▶ _PROBLEM STATEMENT_
Show me each line of the listing below where the word "full" appears.

-=-=-=-=-

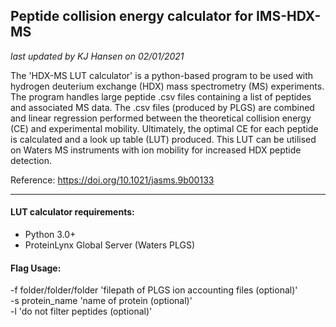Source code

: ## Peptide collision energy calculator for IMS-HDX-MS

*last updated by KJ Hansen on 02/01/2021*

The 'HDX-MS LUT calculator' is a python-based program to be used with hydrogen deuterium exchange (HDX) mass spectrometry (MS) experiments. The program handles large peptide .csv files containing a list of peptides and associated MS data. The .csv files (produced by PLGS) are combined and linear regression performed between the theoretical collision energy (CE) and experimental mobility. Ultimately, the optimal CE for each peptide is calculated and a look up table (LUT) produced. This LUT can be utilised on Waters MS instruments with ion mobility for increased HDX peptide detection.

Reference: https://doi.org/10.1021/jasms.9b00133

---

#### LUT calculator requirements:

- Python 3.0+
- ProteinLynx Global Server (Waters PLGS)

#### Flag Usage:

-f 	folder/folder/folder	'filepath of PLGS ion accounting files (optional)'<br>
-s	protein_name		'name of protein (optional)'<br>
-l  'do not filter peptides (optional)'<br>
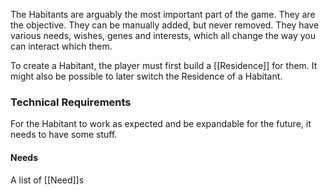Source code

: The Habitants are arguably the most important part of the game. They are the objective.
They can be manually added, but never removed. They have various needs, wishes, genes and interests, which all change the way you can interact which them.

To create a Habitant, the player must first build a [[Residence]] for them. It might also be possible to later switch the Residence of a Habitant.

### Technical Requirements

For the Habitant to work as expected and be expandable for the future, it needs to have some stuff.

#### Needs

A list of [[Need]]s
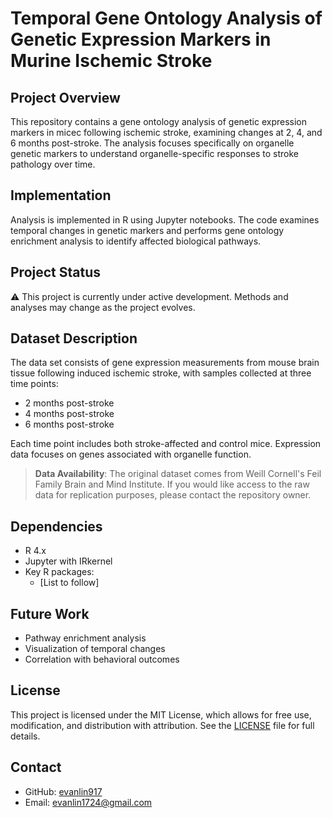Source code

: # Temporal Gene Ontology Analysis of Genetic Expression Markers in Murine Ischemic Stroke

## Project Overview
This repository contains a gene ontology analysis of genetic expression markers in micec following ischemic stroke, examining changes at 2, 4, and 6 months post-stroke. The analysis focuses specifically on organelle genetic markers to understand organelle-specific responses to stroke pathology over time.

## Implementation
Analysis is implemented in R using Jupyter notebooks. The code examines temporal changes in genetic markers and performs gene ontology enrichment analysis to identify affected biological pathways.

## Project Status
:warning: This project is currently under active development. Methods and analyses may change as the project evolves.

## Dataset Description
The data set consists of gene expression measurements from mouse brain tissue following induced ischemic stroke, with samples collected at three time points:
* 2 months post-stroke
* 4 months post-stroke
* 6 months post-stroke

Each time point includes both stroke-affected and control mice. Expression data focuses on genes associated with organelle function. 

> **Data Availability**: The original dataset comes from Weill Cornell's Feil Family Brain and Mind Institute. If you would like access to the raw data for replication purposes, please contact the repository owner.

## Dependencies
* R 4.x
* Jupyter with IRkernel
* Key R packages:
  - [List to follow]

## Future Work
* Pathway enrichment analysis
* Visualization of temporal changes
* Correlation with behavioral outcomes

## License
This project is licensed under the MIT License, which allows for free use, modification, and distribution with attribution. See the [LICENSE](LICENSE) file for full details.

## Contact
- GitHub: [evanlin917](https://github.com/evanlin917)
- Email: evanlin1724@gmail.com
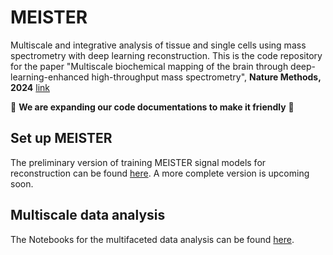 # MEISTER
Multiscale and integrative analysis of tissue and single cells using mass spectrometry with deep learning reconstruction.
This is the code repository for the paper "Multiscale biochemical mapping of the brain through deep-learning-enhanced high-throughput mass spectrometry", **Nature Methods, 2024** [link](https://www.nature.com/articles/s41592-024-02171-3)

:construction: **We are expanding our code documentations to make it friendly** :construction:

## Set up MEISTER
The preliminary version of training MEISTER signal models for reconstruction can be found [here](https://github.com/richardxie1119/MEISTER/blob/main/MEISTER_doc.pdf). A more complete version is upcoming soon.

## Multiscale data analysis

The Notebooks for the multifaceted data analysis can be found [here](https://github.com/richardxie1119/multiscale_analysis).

-=-=-=-=-

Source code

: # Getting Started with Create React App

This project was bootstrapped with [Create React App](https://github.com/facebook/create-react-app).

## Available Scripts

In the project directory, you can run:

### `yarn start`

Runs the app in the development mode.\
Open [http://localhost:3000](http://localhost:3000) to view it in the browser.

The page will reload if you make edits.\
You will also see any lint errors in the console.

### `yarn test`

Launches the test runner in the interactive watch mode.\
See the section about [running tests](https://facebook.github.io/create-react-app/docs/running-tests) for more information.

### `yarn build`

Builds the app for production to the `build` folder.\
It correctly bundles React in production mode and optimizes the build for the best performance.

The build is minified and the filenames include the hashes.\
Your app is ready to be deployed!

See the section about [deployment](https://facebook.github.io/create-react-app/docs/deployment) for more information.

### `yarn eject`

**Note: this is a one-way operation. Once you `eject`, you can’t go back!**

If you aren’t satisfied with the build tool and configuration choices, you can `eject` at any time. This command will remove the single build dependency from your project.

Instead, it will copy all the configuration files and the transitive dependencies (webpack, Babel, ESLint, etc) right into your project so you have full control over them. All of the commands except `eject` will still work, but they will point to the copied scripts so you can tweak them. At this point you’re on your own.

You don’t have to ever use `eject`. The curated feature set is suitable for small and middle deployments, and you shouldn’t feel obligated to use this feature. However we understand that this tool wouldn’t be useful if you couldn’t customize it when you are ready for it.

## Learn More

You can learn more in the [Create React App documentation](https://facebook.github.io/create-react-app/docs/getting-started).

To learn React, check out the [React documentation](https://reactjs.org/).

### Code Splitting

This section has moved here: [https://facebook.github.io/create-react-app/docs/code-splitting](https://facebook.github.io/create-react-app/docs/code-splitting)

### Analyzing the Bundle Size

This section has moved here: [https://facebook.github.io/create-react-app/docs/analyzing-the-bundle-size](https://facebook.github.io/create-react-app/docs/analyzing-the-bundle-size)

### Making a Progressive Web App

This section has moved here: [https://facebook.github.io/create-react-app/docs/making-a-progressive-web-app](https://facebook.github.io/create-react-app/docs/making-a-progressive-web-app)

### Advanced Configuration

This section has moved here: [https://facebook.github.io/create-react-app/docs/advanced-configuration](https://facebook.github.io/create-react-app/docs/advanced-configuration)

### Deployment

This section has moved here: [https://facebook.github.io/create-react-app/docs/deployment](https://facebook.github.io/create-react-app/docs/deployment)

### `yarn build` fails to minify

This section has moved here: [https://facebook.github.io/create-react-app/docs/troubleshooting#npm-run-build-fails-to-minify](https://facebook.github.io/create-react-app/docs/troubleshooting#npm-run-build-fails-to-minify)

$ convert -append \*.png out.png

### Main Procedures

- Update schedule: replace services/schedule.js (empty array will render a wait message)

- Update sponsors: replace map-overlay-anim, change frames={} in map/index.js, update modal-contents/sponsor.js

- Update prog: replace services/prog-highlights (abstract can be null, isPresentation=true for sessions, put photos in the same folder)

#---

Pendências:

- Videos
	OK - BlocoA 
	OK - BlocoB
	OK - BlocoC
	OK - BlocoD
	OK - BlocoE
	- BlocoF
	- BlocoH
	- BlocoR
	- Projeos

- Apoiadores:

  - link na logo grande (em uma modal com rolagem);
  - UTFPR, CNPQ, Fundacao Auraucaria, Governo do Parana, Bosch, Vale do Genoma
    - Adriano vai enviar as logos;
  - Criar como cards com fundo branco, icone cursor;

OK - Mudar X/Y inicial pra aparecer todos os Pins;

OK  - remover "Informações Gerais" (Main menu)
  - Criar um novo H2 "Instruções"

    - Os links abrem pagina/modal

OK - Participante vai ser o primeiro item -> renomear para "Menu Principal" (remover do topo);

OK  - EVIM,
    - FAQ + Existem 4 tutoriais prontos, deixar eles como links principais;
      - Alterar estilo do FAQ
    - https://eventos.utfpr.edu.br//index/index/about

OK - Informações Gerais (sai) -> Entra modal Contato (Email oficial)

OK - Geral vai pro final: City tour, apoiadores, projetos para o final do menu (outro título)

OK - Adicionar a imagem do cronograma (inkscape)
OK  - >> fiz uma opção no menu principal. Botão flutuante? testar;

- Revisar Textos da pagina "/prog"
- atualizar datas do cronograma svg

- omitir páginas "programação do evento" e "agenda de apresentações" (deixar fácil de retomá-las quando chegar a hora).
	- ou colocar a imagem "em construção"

-=-=-=-=-

▶ _OUTPUT FOR THIS EXERCISE_
This project is licensed under the MIT License, which allows for free use, modification, and distribution with attribution. See the [LICENSE](LICENSE) file for full details.
Instead, it will copy all the configuration files and the transitive dependencies (webpack, Babel, ESLint, etc) right into your project so you have full control over them. All of the commands except `eject` will still work, but they will point to the copied scripts so you can tweak them. At this point you’re on your own.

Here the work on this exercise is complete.